Compiled by Kotie Geldenhuys
Livestock ownership is the backbone and a source of political and social influence to many rural communities throughout South Africa. They are valuable assets, providing an important source of wealth, food and income, social identity, recognition, pride and status, as well as a symbol of prosperity and prestige. Livestock, especially cattle, are not merely a source of food, they are also a form of social capital that is important for negotiations and social investment for many rural communities. Rural communities regard livestock as “living wealth” and these animals are often their only source of income and sustenance. Therefore, when livestock are stolen, it may be traumatic and threaten the economic lifeline of many rural farmers. Although the impact tends to be more severe to small-scale or subsistence farmers, they are not the only ones who suffer from stock theft. This crime also has a serious impact on commercial farmers and therefore on the red meat industry as a whole. Livestock are among the major sources of money for criminals who want to pursue their own selfish financial gain (Bunei, 2016 and Maluleke et al, 2016).
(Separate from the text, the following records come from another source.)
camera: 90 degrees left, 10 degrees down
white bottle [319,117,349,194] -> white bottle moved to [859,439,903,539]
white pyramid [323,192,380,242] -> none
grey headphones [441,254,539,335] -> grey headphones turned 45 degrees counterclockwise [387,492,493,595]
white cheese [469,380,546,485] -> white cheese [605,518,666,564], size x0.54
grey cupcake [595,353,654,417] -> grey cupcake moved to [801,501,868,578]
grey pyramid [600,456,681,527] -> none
Stock theft is on the increase in South Africa. This is confirmed by the latest SAPS crime statistics for the 2019/2020 financial year which were released in September 2019 showing a 2.9% increase from the previous financial year. With 29 672 recorded cases, livestock theft costs the country billions of rand each year, damages the local agricultural economy and negatively impacts food security. According to the National Stock Theft Prevention Forum, livestock to the value of R1.24 billion have been stolen in South Africa during the 2018/2019 year (Brandt, 2020). All of this can push a farm into ruin and there are instances where farmers are forced out of business as a result of losses to stock theft (Corrigan, 2019).
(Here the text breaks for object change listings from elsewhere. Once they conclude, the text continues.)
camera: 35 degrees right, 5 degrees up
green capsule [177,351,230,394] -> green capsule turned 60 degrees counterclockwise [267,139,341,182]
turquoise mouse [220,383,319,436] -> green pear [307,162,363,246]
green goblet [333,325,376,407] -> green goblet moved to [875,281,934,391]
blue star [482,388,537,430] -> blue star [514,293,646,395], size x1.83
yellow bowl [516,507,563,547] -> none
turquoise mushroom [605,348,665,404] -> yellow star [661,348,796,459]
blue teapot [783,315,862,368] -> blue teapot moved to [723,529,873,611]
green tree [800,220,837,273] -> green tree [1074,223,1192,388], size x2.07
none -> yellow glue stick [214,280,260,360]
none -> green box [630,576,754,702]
Apart from the economic impact, stock theft inflicts a chilling psychological impact on farmers. Livestock owners can get very emotional about the loss of animals as these are living beings, not mere objects (Corrigan, 2019). When one looks at photos of how these animals have been injured and mutilated, one can understand how difficult it is for livestock owners when they come across mass slaughtering and their maimed animals. These farmers feel helpless and furious against those who commit the crime and might not even be thinking about their financial loss at that stage. The biggest concern must be regarding the suffering of the animals. The cruelty inflicted against these animals will make the most hardened farmer's stomach turn. On 13 December 2018, a farmer from Bethal found 16 of his cattle slaughtered on his farm. Three of the animals were still alive while they were being slaughtered! The farmer had to shoot them. Only the heads and stomachs of some of the cattle were left and a few of them still had meat on them as well (https://ridgetimes.co.za/129655 /graphic content farmer discovers mass slaughtering cattle bethal). Another shocking case was where a livestock farmer from Cathcart in the Eastern Cape made a grisly discovery on the morning of 26 November 2019. He found that 18 of his sheep had been killed, gutted and hung on a barbed wire fence. Two other sheep were still alive, but the tendons on their back legs had been hacked off with pangas to prevent them from running away. The farmer is of the opinion that the thieves were disturbed and therefore fled the scene, leaving the carcasses behind (Grobler, 2019a).
Maluleke et al (2016) argue that contributory factors to the increase in stock theft in South Africa are due to:
- High monetary yields in the selling of livestock;
- a lack of proper legislation for the protection and preservation of livestock;
- under-reporting of stock theft incidences;
- failure to mark livestock, as well as over-branding;
- uneven terrains which are difficult to police;
- alleged involvement of the Criminal Justice System;
- unattended grazing;
- vulnerability of livestock;
- livestock owners’ negligence; and
- poor documentation of livestock.
The modus operandi of stock thieves depends on whether the theft is for survival or re-sale. If for survival or “potslag”, only a few animals will be stolen or slaughtered, with the thieves taking what they can carry, leaving the carcasses behind. In contrast, criminal syndicates plan their operations carefully, usually drawing on three to five individuals. A scout watches the movement of the livestock and alerts gang members who steal the animals and remove them using trucks (Chelin, 2019).
An organised crime
Stock theft is nothing new, it is probably as old as agriculture itself, but the fact that this is now perpetrated by organised syndicates rather than only petty thieves, is concerning. According to Willie Clack, penologist at the University of South Africa and chairman of the National Stock Theft Prevention Forum, 87% of livestock theft involves some form of organised crime, while 13% is for survival (Chelin, 2019). Mr Clack further claims that it takes sophistication, planning, organisation and resources. “The motivation is not desperation, it’s greed,” he said (Corrigan, 2019) as one can surmise from all forms of organised crime.